3ème chambre, 6 mai 2025 — 23/03660
Texte intégral
06/05/2025
ARRÊT N° 252/2025
N° RG 23/03660 - N° Portalis DBVI-V-B7H-PYVQ
PB/IA
Décision déférée du 18 Novembre 2019
Juge de l'exécution de MONTPELLIER
19/15430
M.TASTEVIN
[Y] [P]
C/
[O] [M]
INFIRMATION
Grosse délivrée
le
à
REPUBLIQUE FRANCAISE
AU NOM DU PEUPLE FRANCAIS
***
COUR D'APPEL DE TOULOUSE
3ème chambre
***
ARRÊT DU SIX MAI DEUX MILLE VINGT CINQ
***
SUR RENVOI APRES CASSATION
DEMANDEUR A LA SAISINE
APPELANT A LA PROCEDURE D'APPEL
Monsieur [Y] [P]
[Adresse 4]
[Localité 3]
Représenté par Me Ophélie BENOIT-DAIEF de la SELARL SELARL LX PAU-TOULOUSE, avocat postulant au barreau de TOULOUSE et par Me Axel SAINT MARTIN, avocat plaidant au barreau de MONTPELLIER
DEFENDEUR A LA SAISINE
INTIMÉ A LA PROCEDURE D'APPEL
Maître [O] [M]
en sa qualité de liquidateur judiciaire de M [Y] [P]
[Adresse 1]
[Localité 2]
Assigné le 21 novembre 2023 à étude, sans avocat constitué
COMPOSITION DE LA COUR
Après audition du rapport, l'affaire a été débattue le 12 Février 2025 en audience publique, devant la Cour composée de :
E. VET, conseiller faisant fonction de président de chambre
P. BALISTA, conseiller
S. GAUMET, conseiller
qui en ont délibéré.
Greffière, lors des débats : I. ANGER
ARRET :
- PAR DEFAUT
- prononcé publiquement par mise à disposition au greffe après avis aux parties
- signé par E. VET, président, et par I. ANGER, greffière de chambre.
EXPOSE DU LITIGE
Aux termes d'un jugement du 2 décembre 2016, le tribunal de commerce de Montpellier a prononcé d'office la liquidation judiciaire de [Y] [P] et nommé M. [O] [M] en qualité de liquidateur.
Par acte du 19 août 2019, Monsieur [P] a fait assigner M. [M] en qualité de liquidateur judiciaire devant le juge de l'exécution du tribunal de grande instance de Montpellier afin qu'il déclare cette décision non avenue en application de l'article 478 du code de procédure civile, faute de lui avoir été signifiée dans les six mois de sa date.
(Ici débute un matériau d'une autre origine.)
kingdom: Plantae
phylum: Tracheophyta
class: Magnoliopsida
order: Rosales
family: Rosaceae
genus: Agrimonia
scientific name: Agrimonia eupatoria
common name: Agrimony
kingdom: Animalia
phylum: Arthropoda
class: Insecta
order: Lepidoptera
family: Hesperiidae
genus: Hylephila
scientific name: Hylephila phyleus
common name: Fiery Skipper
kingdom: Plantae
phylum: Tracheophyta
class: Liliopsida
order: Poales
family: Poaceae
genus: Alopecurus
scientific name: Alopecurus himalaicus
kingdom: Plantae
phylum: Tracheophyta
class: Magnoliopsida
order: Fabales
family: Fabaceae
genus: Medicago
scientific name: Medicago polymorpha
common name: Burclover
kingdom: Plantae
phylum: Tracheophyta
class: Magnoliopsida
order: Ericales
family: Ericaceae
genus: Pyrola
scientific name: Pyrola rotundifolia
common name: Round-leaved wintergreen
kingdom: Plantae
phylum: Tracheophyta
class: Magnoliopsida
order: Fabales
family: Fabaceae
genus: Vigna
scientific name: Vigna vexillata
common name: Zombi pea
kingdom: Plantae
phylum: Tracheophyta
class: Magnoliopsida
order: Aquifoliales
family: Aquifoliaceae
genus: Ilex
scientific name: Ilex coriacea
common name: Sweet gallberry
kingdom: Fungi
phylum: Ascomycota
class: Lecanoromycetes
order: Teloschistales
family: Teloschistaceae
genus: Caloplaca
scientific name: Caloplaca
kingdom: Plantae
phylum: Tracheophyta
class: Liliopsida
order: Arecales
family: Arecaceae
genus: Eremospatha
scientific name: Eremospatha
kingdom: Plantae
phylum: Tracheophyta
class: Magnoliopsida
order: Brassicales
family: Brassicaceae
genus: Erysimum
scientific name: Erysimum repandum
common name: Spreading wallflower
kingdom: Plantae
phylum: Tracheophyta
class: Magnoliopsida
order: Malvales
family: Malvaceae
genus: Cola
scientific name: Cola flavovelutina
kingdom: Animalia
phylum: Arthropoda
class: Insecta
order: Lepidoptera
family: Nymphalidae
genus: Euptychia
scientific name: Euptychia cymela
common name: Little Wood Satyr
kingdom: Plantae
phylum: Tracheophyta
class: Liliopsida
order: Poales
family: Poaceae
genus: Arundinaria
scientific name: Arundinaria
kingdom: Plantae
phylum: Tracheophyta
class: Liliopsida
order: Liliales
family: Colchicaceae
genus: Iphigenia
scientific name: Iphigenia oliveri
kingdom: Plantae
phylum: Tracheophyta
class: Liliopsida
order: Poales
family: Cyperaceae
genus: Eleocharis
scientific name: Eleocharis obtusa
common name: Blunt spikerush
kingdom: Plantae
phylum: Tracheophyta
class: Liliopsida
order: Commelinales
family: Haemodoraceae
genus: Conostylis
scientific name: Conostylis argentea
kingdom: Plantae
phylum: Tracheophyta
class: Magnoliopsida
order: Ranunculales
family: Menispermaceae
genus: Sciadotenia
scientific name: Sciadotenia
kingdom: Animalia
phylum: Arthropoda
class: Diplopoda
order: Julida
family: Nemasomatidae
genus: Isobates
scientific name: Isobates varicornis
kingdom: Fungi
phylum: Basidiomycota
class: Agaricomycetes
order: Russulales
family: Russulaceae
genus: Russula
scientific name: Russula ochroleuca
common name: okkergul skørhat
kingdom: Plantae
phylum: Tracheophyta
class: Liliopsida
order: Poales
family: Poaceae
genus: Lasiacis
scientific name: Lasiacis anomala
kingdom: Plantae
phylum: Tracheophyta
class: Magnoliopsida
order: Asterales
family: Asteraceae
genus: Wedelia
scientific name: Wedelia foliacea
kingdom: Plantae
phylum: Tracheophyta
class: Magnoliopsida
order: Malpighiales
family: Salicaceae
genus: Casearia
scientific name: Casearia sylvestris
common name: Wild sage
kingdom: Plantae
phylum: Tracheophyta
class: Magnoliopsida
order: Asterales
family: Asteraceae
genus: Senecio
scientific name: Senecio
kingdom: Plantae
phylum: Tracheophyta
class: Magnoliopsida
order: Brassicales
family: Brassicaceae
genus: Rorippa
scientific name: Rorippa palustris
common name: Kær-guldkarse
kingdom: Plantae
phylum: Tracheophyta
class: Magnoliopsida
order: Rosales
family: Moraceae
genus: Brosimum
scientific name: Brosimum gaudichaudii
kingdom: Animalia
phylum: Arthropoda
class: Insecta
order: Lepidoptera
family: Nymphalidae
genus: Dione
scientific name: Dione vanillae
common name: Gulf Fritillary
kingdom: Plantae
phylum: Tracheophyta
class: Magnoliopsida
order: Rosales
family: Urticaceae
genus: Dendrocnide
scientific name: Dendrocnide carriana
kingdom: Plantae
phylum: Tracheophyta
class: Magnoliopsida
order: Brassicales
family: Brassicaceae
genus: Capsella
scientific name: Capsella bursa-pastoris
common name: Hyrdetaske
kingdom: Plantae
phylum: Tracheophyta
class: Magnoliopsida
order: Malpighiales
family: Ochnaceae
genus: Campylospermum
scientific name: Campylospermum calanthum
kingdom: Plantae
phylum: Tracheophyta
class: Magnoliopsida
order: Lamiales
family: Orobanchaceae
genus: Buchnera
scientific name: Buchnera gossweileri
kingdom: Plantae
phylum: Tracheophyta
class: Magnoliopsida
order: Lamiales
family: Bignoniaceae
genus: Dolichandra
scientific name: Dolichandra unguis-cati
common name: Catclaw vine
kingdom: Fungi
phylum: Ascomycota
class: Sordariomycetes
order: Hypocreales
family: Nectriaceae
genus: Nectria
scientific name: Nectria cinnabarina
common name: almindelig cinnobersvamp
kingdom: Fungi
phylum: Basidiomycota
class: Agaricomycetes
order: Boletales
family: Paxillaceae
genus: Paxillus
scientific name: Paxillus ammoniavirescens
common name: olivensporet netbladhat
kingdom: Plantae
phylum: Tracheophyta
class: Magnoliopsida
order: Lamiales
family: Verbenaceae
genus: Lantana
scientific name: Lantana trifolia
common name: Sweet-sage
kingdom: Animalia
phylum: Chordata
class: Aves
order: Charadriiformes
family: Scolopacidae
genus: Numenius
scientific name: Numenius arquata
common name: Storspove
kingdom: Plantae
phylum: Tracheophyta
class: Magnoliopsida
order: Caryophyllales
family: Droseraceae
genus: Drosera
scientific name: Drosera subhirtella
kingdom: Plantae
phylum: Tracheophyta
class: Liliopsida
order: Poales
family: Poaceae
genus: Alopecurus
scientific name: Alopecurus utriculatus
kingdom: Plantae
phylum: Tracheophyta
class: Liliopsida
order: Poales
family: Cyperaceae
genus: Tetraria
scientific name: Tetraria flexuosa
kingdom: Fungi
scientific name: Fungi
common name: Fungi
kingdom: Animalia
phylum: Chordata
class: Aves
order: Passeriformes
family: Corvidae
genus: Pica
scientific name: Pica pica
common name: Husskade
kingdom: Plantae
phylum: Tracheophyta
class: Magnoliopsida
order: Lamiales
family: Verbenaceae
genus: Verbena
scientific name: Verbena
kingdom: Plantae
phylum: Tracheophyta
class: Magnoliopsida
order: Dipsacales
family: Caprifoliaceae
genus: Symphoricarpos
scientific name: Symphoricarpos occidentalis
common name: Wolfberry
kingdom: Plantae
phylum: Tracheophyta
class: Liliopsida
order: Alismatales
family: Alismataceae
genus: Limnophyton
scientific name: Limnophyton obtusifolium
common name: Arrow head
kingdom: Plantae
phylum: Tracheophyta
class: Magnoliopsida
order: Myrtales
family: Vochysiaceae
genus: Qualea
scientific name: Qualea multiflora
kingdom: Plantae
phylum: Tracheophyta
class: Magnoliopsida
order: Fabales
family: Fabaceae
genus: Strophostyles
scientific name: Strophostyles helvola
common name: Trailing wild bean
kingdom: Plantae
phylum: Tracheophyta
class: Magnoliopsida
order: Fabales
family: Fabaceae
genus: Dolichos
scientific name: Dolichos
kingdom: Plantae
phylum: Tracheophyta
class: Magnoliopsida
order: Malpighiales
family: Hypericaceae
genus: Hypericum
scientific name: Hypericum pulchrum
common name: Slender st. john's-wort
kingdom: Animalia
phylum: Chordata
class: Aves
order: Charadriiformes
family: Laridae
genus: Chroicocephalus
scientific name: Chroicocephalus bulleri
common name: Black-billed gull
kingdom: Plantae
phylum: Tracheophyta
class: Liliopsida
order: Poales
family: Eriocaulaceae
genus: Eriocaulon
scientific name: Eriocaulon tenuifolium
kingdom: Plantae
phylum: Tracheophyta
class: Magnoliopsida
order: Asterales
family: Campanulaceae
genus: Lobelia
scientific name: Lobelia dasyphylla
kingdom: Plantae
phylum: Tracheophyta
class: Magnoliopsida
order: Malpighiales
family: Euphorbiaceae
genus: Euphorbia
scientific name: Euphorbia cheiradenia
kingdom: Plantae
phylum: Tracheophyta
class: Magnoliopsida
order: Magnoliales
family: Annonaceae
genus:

Par jugement en date du 18 novembre 2019, le juge de l'exécution du tribunal de grande instance de Montpellier a :
-dit n'y avoir lieu à constater le caractère non avenu du jugement du tribunal de commerce de Montpellier du 2 décembre 2016,
-condamné Monsieur [P] aux dépens ainsi qu'au paiement d'une somme de 1.000 ' en application de l'article 700 du code de procédure civile.
Par déclaration du 29 novembre 2019, M. [Y] [P] a relevé appel de cette décision.
Par arrêt du 3 juin 2021, la cour d'appel de Montpellier a:
-confirmé le jugement entrepris en toutes ses dispositions,
-y ajoutant,
-rejeté l'ensemble des demandes de M. [Y] [P],
-condamné M. [Y] [P] à payer à Maître [M] en qualité de liquidateur judiciaire, la somme de 1000 ' au titre des frais irrépétibles,
-condamné M. [Y] [P] aux dépens d'appel.
La cour d'appel de Montpellier a considéré que le jugement du tribunal de commerce était contradictoire, en application de l'article 469 du Code de procédure civile, motif pris que M. [P] avait comparu à une audience antérieure à celle à laquelle l'affaire avait été mise en délibéré par le tribunal de commerce de sorte que l'article 478 du Code de procédure civile n'avait pas à s'appliquer.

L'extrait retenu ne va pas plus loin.